Was ist in Ihrem Unternehmen, Ihrer Organisation möglich? Wie mutig wollen Sie Ihre Büros verändern? Das Auszuarbeiten ist ein Weg vom Groben ins Feine auf dem wir Sie begleiten. Wir analysieren, wir rechnen, wir kalkulieren, wir moderieren, wir vermitteln, wir konzipieren – und wir gestalten Step für Step den Weg in Ihre neue Arbeitswelt so, dass alle gemeinsam denken und entscheiden.
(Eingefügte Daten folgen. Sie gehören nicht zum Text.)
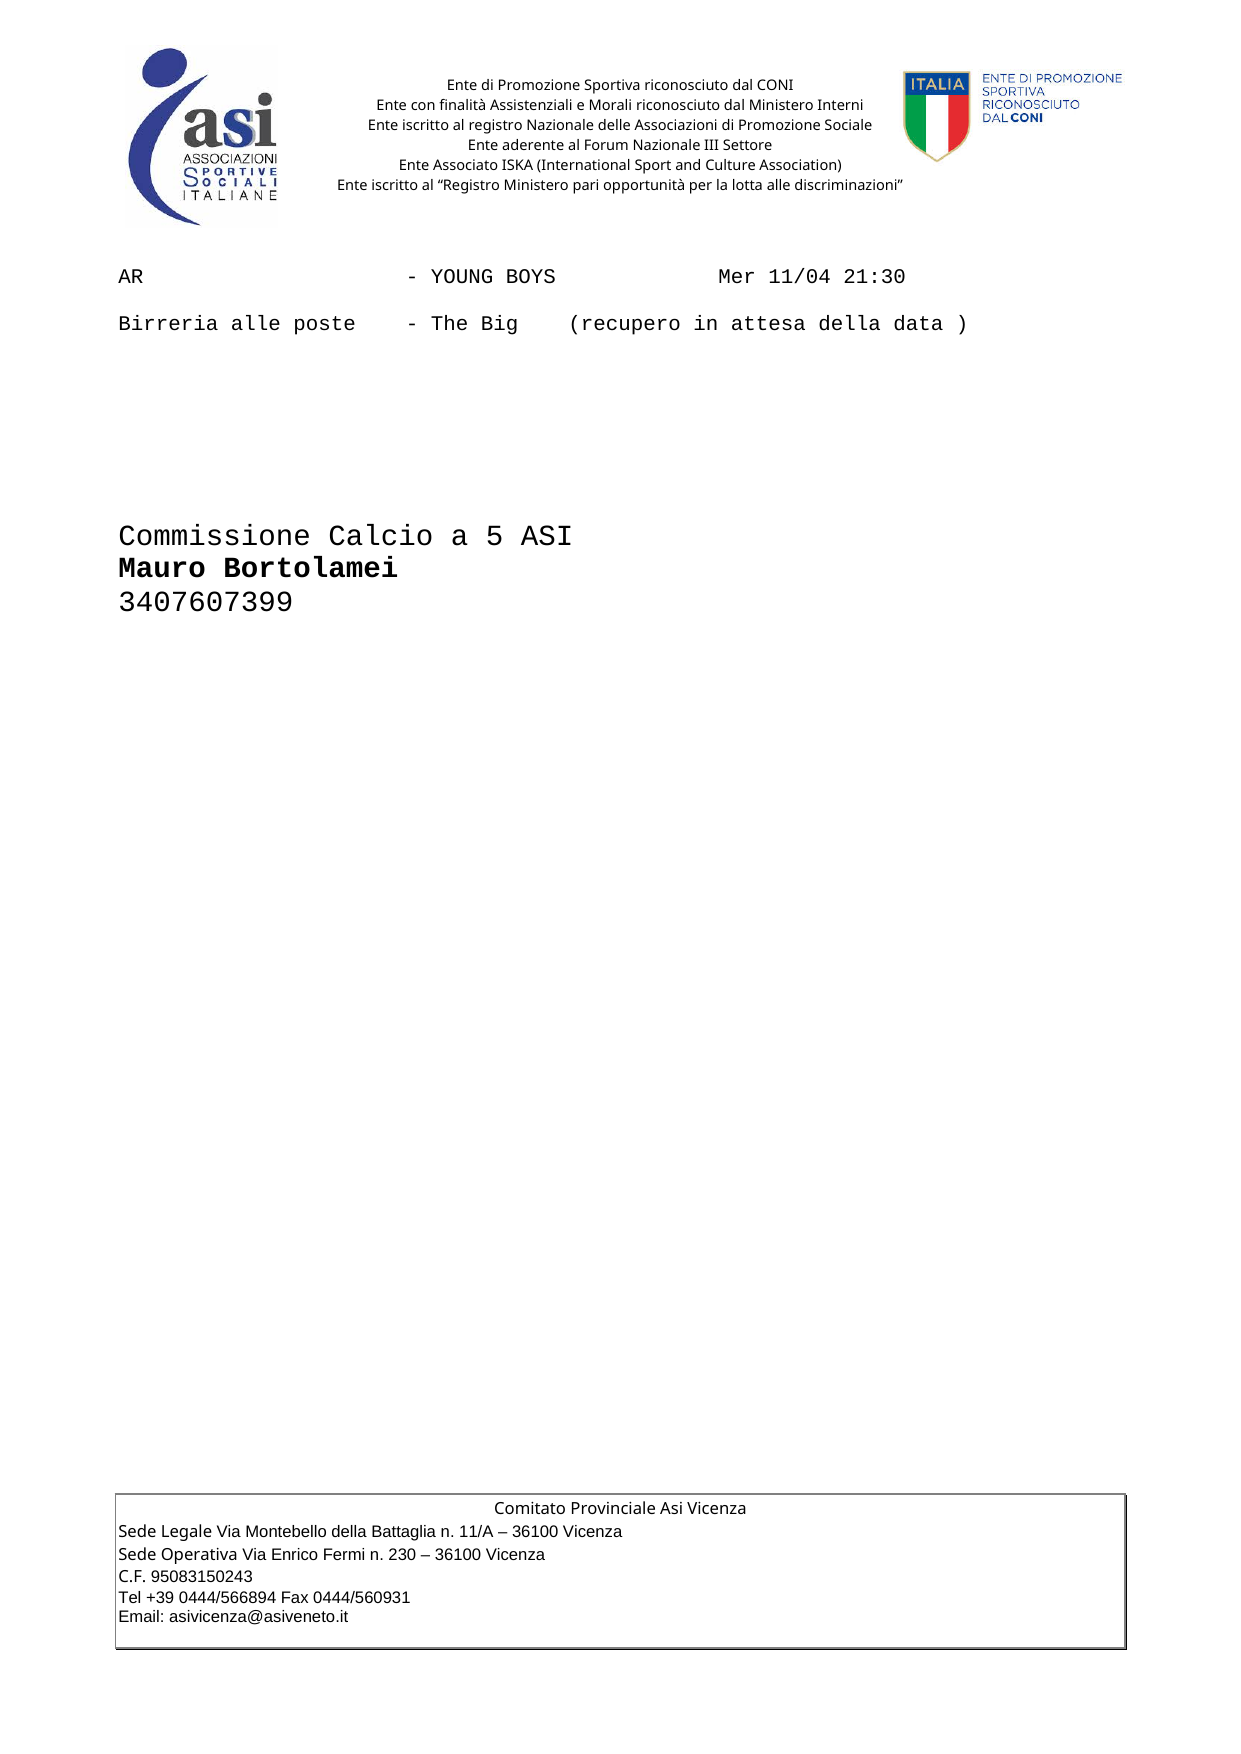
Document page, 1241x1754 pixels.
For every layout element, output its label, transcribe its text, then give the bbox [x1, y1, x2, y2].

picture [893, 64, 1131, 169]
text Commissione Calcio a 5 ASI [118, 521, 1122, 554]
text Birreria alle poste - The Big (recupero in attesa della data ) [118, 313, 1122, 337]
picture [125, 45, 279, 228]
text 3407607399 [118, 587, 1122, 620]
text AR - YOUNG BOYS Mer 11/04 21:30 [118, 266, 1122, 289]
text Mauro Bortolamei [118, 554, 1122, 587]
Hinter jedem Workplace-Projekt stecken bei uns diese Methoden-Bausteine:

  • Erste Potenzial-Grobermittlung auf der Basis von einfach zugänglichen Informationen
  • Einstiegsworkshops mit der Belegschaft und den Führungskräften – Beteiligung und Akzeptanz
  • Activity Base Scan – Anwesenheiten & Tätigkeitsanforderungen an die Arbeitsumgebung
  • Flächenbedarfsermittlung & Vollkostenberechnung
  • Objekt und Portfolio Planung – 6-Stufen Due-Diligence
  • Raumentwurf & Projektentwicklung

Das Ganze kontinuierlich untersetzt mit einem funktionierenden Beteiligungskonzept.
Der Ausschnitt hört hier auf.